Hong Kong political reform
Carrying yellow umbrellas, a symbol of the Occupy Central movement, pro-democracy lawmakers Raymond Chan (second from right) and Albert Chan (right), leave as they boycott Hong Kong Chief Secretary Carrie Lam during a Legislative Council meeting in Hong Kong April 22, 2015. Reuters/Bobby Yip

HONG KONG -- Eighteen years after China took back control of this former British colony, promising to deliver “orderly progress” toward democracy for the people living here, few would use such words to describe what has been unfolding. Last week, a procession of pro-democracy lawmakers walked out of the city’s parliament in disgust, protesting the government’s plans to reform the process by which the next chief executive will be chosen -- a reform many have derided as a sham that will cement Beijing’s domination.

Under the plan outlined by the government of the special administrative region, Hong Kong citizens would get to vote directly for the chief executive in 2017, but with one crucial catch: a body stacked with Beijing loyalists would have sole control over which candidates appear on the ballot.

“The current system is abominable,” said Emily Lau, chairwoman of Hong Kong’s Democratic Party, the largest faction in the bloc known as pan-democrats, which has enough votes to veto the plan in the city’s Legislative Council (LegCo). “But it [would be] even worse for us to give our blessing for a package that is blatantly not democracy. By voting for it, it means that we are endorsing the government’s interpretation that it is democracy, it is universal suffrage. It would be terrible,” Lau said.

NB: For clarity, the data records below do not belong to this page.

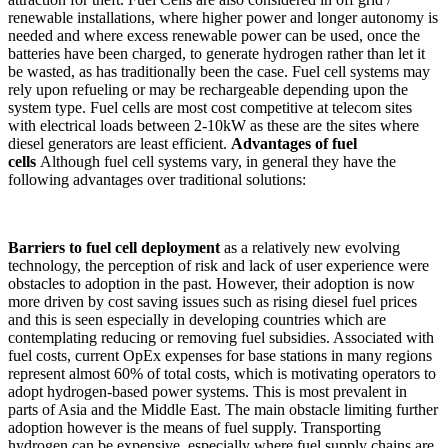
renewable installations, where higher power and longer autonomy is
needed and where excess renewable power can be used, once the
batteries have been charged, to generate hydrogen rather than let it
be wasted, as has traditionally been the case. Fuel cell systems may
rely upon refueling or may be rechargeable depending upon the
system type. Fuel cells are most cost competitive at telecom sites
with electrical loads between 2-10kW as these are the sites where
diesel generators are least efficient.
Advantages of fuel
cells
Although fuel cell systems vary, in general they have the
following advantages over traditional solutions:
Barriers to fuel cell deployment
as a relatively new evolving
technology, the perception of risk and lack of user experience were
obstacles to adoption in the past. However, their adoption is now
more driven by cost saving issues such as rising diesel fuel prices
and this is seen especially in developing countries which are
contemplating reducing or removing fuel subsidies. Associated with
fuel costs, current OpEx expenses for base stations in many regions
represent almost 60% of total costs, which is motivating operators to
adopt hydrogen-based power systems. This is most prevalent in
parts of Asia and the Middle East. The main obstacle limiting further
adoption however is the means of fuel supply. Transporting
hydrogen can be expensive, especially where fuel supply chains are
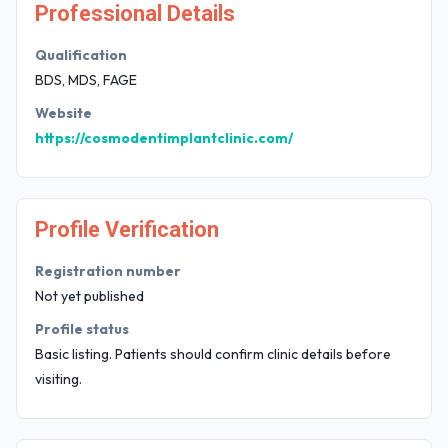
Professional Details
Qualification
BDS, MDS, FAGE
Website
https://cosmodentimplantclinic.com/
Profile Verification
Registration number
Not yet published
Profile status
Basic listing. Patients should confirm clinic details before
visiting.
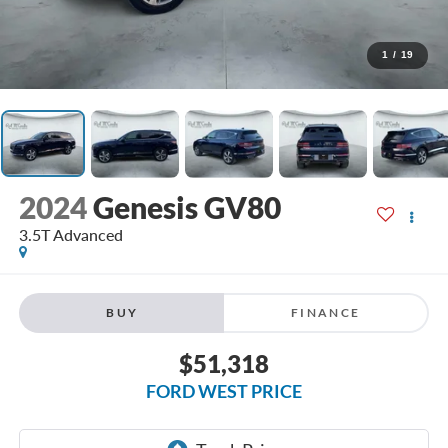
1
/
19
2024
Genesis GV80
3.5T Advanced
BUY
FINANCE
$51,318
FORD WEST PRICE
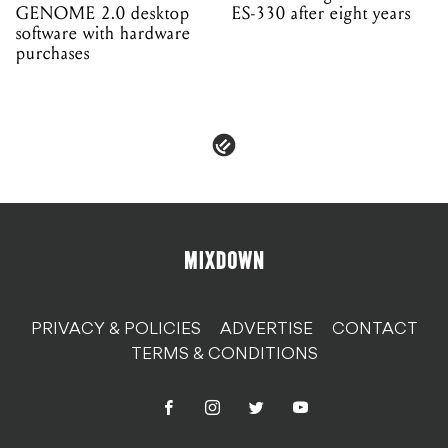
GENOME 2.0 desktop
ES-330 after eight years
software with hardware
purchases
PRIVACY & POLICIES
ADVERTISE
CONTACT
TERMS & CONDITIONS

The pan-democrat bloc holds 27 out of 70 LegCo seats. The government requires 47 votes to pass the reform package, meaning it will have to convince four pan-democrats to switch sides for the proposal to become law. It is not a prospect that appears likely.

Lau’s views were echoed by other members of the pan-democrat camp with whom International Business Times spoke this week.

Frederick Fung, a pan-democrat and member of the Hong Kong Association for Democracy and People’s Livelihood, said the bloc members feared that if they accepted the package, “There will not be any further change. ... We would have to live with it our whole lives ... and we can’t accept that.”

Further hardening the pan-democrats’ position is the fear of electoral punishment. After some members of the camp cut a deal with the government to support a constitutional reform package in 2010, the bloc lost 40 percent of its seats in district council elections the following year.

The other significant party in the debate -- the Beijing government, rather than the Hong Kong administration -- appears to be adopting a similarly entrenched position, with senior Communist Party officials saying in recent days Beijing will not make any concessions over Hong Kong’s electoral reform that deviate from its own principles.

The result of the package’s rejection would be the continuation of the existing system, where a nominating committee effectively appoints the chief executive, and the continuation of dysfunctional government in one of Asia’s key financial centers, which experts says is a losing proposition for all parties.

“It does not bode well,” said David Zweig, director of the Center on China’s Transnational Relations at the Hong Kong University of Science and Technology. “Beijing’s strategy in doing this is to try and stabilize Hong Kong, and that’s one of the reasons they want to have universal suffrage. They believe that the chief executive will be more legitimate and better able to govern.”

However, Zweig said, “My concern is that the next Chief Executive will have no legitimacy, even less than if it were through some kind of electoral process.”

Other analysts offered guarded support of the proposed reforms, indicating that if pan-democrats do not take the deal currently on offer, that could be the end of the political-reform process in the region.

“Even though the package is quite conservative, it is worth getting through, because if we lose this opportunity, we really don’t know when we will have the next round of negotiations with the central authorities,” said James Sung, a political analyst and lecturer at the City University Hong Kong.

Opportunities to negotiate a compromise that would allow Hong Kong to continue its democratic development in a manner acceptable to Beijing seem slim.

The central government’s recent track record of entering into substantive negotiations with Hong Kong pro-democracy factions does not suggest a compromise is likely. Last year, pan-democratic legislators took part in a series of meetings with mainland officials that they understood to be informal negotiations on political reform. They were subsequently stunned when the standing committee of China’s National People’s Congress handed down a framework governing political reform in the region that was seen as offering no concessions to pro-democracy supporters.

This led to the Occupy Central demonstrations paralyzing parts of the city for months late last year. Despite one round of talks between the government and protesters, again no concessions were made, and the protests eventually fizzled out.

Whether a deal is possible remains to be seen, but, for now, the only certainty on the region’s political horizon is division -- and a perilous path toward further democratic liberalization.